Ed MCBAIN: A la bonne heure (87ème District, 12)

A Isola, l’hiver n’était déjà plus qu’un mauvais souvenir. Le printemps avançait et la ville, soudain, semblait vouloir l’accueillir comme une invitée de marque. Avril, cette année-là, avait quelque chose de tendre, presque émouvant: les citadins, adoucis par la montée du vert le long des façades de béton, se surprenaient à ralentir le pas. On flânait à loisir dans Grover Park. Dans cette ambiance douce et fragile, alors que tout paraissait renaître, un premier appel téléphonique vient fissurer l’apparente tranquillité: un commerçant, puis un autre, sont sommés par leur mysterieux interlocuteur de fermer boutique « pour leur bien ». Et presque au même moment, on retrouve un homme mort.

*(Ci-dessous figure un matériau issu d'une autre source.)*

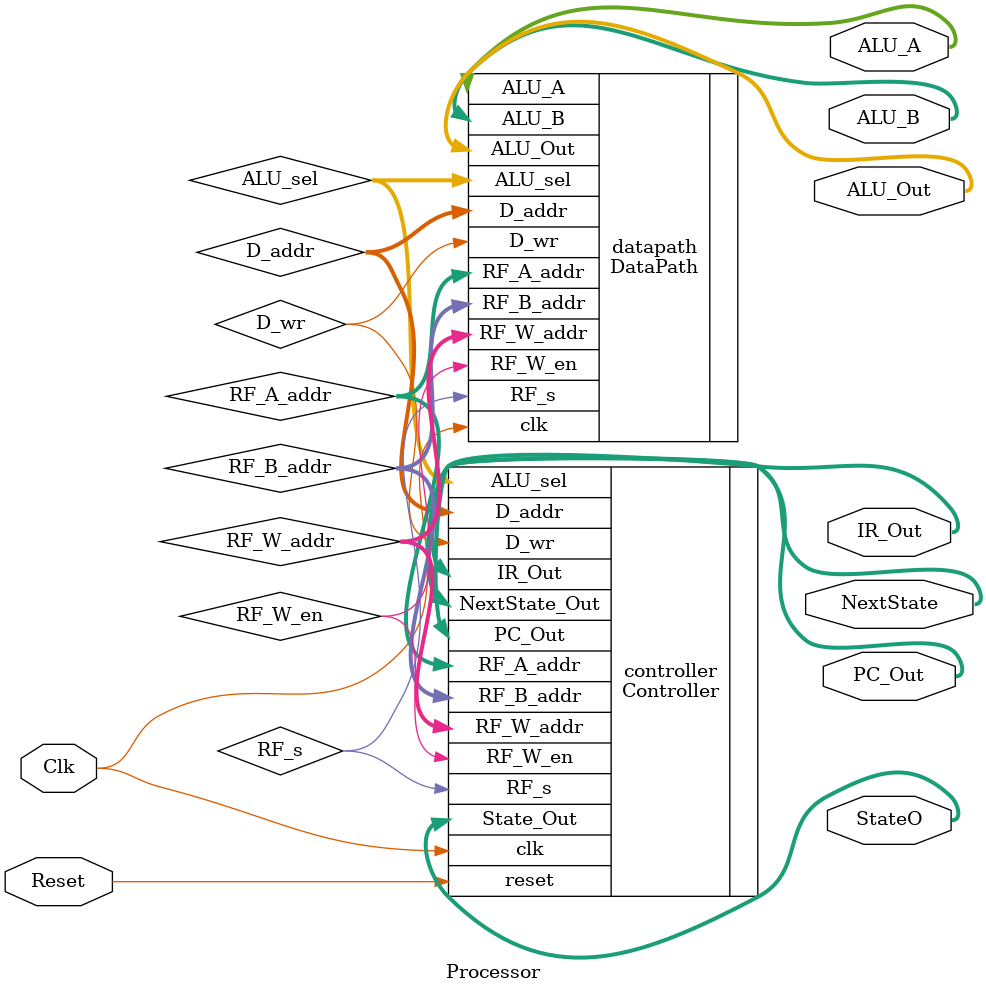
<source format=sv>
module Processor(
	Clk, Reset, IR_Out, PC_Out, StateO, NextState, ALU_A, ALU_B, ALU_Out
);
	input Clk;              // processor clock
	input Reset;            // system reset
	output [15:0] IR_Out;   // Instruction register
	output [6:0] PC_Out;    // Program counter
	output [7:0] StateO;     // FSM current state
	output [7:0] NextState; // FSM next state (or 0 if you don’t use one)
	output [15:0] ALU_A;    // ALU A-Side Input
	output [15:0] ALU_B;    // ALU B-Side Input
	output [15:0] ALU_Out;  // ALU current output
	
	
	localparam WIDTH=16, D_ADDR_W=8, R_ADDR_W=4, I_ADDR_W=7;
	
	logic[R_ADDR_W-1:0] RF_W_addr, RF_A_addr, RF_B_addr;
	logic[D_ADDR_W-1:0] D_addr;
	logic[3:0] ALU_sel;
	logic D_wr, RF_s, RF_W_en;
	
	
	
	Controller #(WIDTH, D_ADDR_W, I_ADDR_W, R_ADDR_W) controller(
		.clk(Clk), .reset(Reset),
		.D_wr(D_wr), .RF_s(RF_s), .RF_W_en(RF_W_en),
		.D_addr(D_addr),
		.RF_W_addr(RF_W_addr), .RF_A_addr(RF_A_addr), .RF_B_addr(RF_B_addr),
		.ALU_sel(ALU_sel),
		.IR_Out(IR_Out), .PC_Out(PC_Out),
		.State_Out(StateO), .NextState_Out(NextState)
	);
	
	DataPath #(WIDTH, D_ADDR_W, R_ADDR_W) datapath(
		.D_addr(D_addr),
		.D_wr(D_wr), .RF_s(RF_s), .RF_W_en(RF_W_en), .clk(Clk),
		.RF_W_addr(RF_W_addr), .RF_A_addr(RF_A_addr), .RF_B_addr(RF_B_addr),
		.ALU_sel(ALU_sel),
		.ALU_A(ALU_A), .ALU_B(ALU_B), .ALU_Out(ALU_Out)
	);
	
endmodule

</source>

De quoi rappeler que, printemps ou pas, la ville ne désarme jamais…
Je poursuis ma lecture de la série du 87e District, et ce douzième épisode, À la bonne heure (The Heckler, 1960), marque une étape charnière: c’est ici que surgit pour la première fois le Sourdingue (The Deaf Man), ce criminel joueur et méthodique, génie récurrent du mal et véritable ombre portée sur l’ensemble du cycle. L’intrigue prend d’abord l’allure d’un mauvais canular: une série de coups de fil menaçants, une panique diffuse chez les petits commerçants, un « emmerdeur » qui semble ne vouloir que semer le trouble. Mais très vite, les policiers du 87e comprennent que derrière ce vacarme de surface se déploie un plan bien plus précis, une stratégie calculée pour saturer, détourner, égarer.
Comme souvent chez McBain, et c’est cela que j’apprécie tout particulièrement dans cette série, Isola, la ville imaginaire, inspirée de New-York où l’auteur situe ses romans, n’est pas un simple décor: c’est un organisme vivant, qui évolue de livre en livre. Ici, c’est la construction d’un immense centre commercial qui s’impose dans le paysage, symbole de modernisation, de spéculation, d’ambitions urbaines — et, bien sûr, terrain rêvé pour de nouveaux crimes… Ce chantier, encore inachevé, deviendra un nœud de tension du roman. McBain excelle à montrer comment une ville qui se transforme crée de nouveaux angles morts, de nouvelles possibilités pour le crime, mais aussi de nouveaux espaces où la police doit apprendre à se mouvoir.
Le printemps, omniprésent dans le texte, donne au roman une atmosphère particulière : c’est la saison du renouveau, mais aussi celle où les illusions fleurissent, où tout semble possible — y compris les manipulations les plus subtiles. Les policiers, eux, affrontent ce climat comme ils affrontent l’enquête : avec une lassitude tenace, une lucidité patiente, et cette conscience que la météo, à Isola, n’a jamais suffi à calmer les esprits.
Le roman se déploie alors comme un feuilleton policier parfaitement réglé : Carella, Meyer Meyer, Kling et les autres avancent à tâtons, interprètent, ratent parfois, recollent les morceaux. Le Sourdingue, lui, joue à un autre niveau, avec une précision qui frôle le plaisir artistique. Tout cela est, comme toujours, très efficace. D’autant que McBain sait jouer avec brio de la mécanique chorale propre au 87e District: une part de quotidien, une part de chaos, énormément d’humour sec, et cette façon si particulière qu’a l’auteur d’orchestrer ses intrigues comme des partitions où chaque voix compte.
Bref, je poursuis la série avec un enthousiasme intact, même si ce n’est pas à un rythme rapide – 2 ou 3 par an. À mesure que j’avance, ces romans, pris un à un, forment une œuvre infiniment cohérente: un portrait de ville, un laboratoire social, et une galerie de personnages qui deviennent un peu des familiers. Et puis, il y a le ton inimitable de l’auteur. Prochaine étape ? Le volume suivant, forcément. Isola m’attend.
« L’individu que l’on découvrit à Grover Park était en tenue d’été, de plein été. Il ne portait pour tout vêtement qu’une paire de souliers noirs et des chaussettes blanches, ce qui aurait pu le faire arrêter pour attentat à la pudeur dans n’importe quelle ville du monde. Mais cet estimable personnage se souciait tout aussi peu des rigueurs de la loi que de celles de la température. Ce monsieur était mort. »
Ed McBain, A la bonne heure (The Heckler, 1960), traduction de Louis Saurin et Claire Céra, 87e District, tome 2, Omnibus.